Case reports, studies on mefloquine alone, and studies of civilian populations were excluded.

“The [CAF] report should be seen as part of a strategy of manufacturing doubt by an embattled bureaucracy deeply on the defensive on the mefloquine issue,” said Nevin. “The conclusions…are also clearly at odds with those of a number of other countries.”

Australia, for example, has found the drug to be a plausible cause of chronic central nervous system toxicity syndrome, and a British report said the drug carries an unacceptable risk of severe side-effects for its deploying troops, he said.

Although veterans say the CAF report does not address their concerns, a report released in June by the Commons veterans’ affairs committee does: “The risks of long-term psychiatric effects are sufficiently recognized by the scientific community that they should be added to the drug’s medication guide.”

The Commons report also recommended Veterans Affairs Canada (VAC) reach out to Somalia and Rwanda veterans to ensure they receive health services and support and VAC benefits and programs to which they are entitled. And it recommends VAC co-operate in mefloquine research programs.

Meanwhile, VAC says veterans may make a claim for benefits for a condition related to the use of mefloquine during service, if there is a link between their medical condition and mefloquine and there is supporting medical information from the physician treating them.

But Veterans Ombudsman Guy Parent is concerned that some veterans may not be able to link symptoms and diagnoses to their service.

“This is an issue that requires a whole-of-government approach,” he said, pointing out that other governments, including the U.S., U.K., Australia and Germany, have provided services, including support in applying for benefits for mefloquine toxicity, educating veterans and healthcare providers, funding research and adding mefloquine to the list of other toxic agents, such as Agent Orange and asbestos.

Investing in research is particularly important, said Bona, because there are few treatments available for mefloquine toxicity and acquired brain injury.

He turned a corner three years ago when he began low-resolution electromagnetic tomography analysis called LORETA neurofeedback.
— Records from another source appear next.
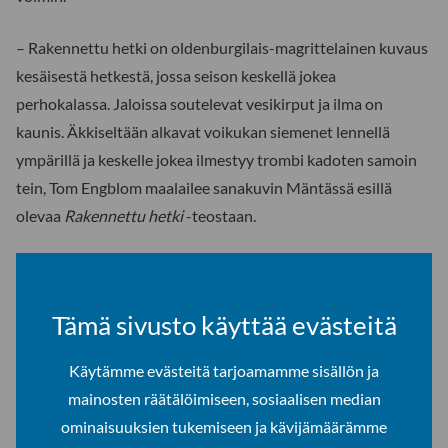
– Rakennettu hetki on oldenburgilais-magrittelainen kuvaus
kesäisestä hetkestä, jossa seison keskellä jokea
perhokalassa. Jaloissa soutelevat vesikirput ja ilma on
kaunis. Äkkiseltään alkavat voikukan siemenet lennellä
ympärillä ja keskelle jokea ilmestyy trombi kadoten samoin
tein, Tom Engblom maalailee sanakuvin Mäntässä esillä
olevaa
Rakennettu hetki
-teostaan.
XXII Mäntän kuvataideviikot
Tämä sivusto käyttää evästeitä
11.6.–31.8.2017
Avoinna joka päivä klo 10–18
Käytämme evästeitä tarjoamamme sisällön ja
(myös juhannuksena).
mainosten räätälöimiseen, sosiaalisen median
www.kuvataideviikot.fi
ominaisuuksien tukemiseen ja kävijämäärämme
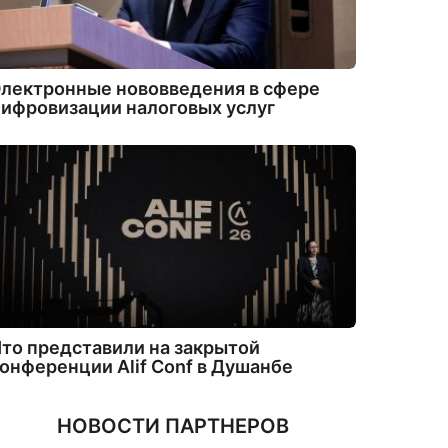
лектронные нововведения в сфере
ифровизации налоговых услуг
то представили на закрытой
онференции Alif Conf в Душанбе
НОВОСТИ ПАРТНЕРОВ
Neurofeedback successfully treats some traumatic brain injury, says a 2015 article in Biofeedback. The therapy identifies damaged areas and trains other brain pathways to compensate. “It crushes the untreatable depression that is one of the side-effects [of mefloquine damage],” said Bona. “You get your life back.”

He still has PTSD and acquired brain injury, but the edge has been taken off. He still is triggered, but “recovery is measured in minutes and hours, as opposed to days, weeks, months.” And suicide is no longer the first thing he thinks about when he wakes up. “With proper treatment, people can get on with their lives. If you could somehow get that across….”

It’s obvious he’s thinking of other mefloquine-addled veterans who do still wake up thinking about suicide.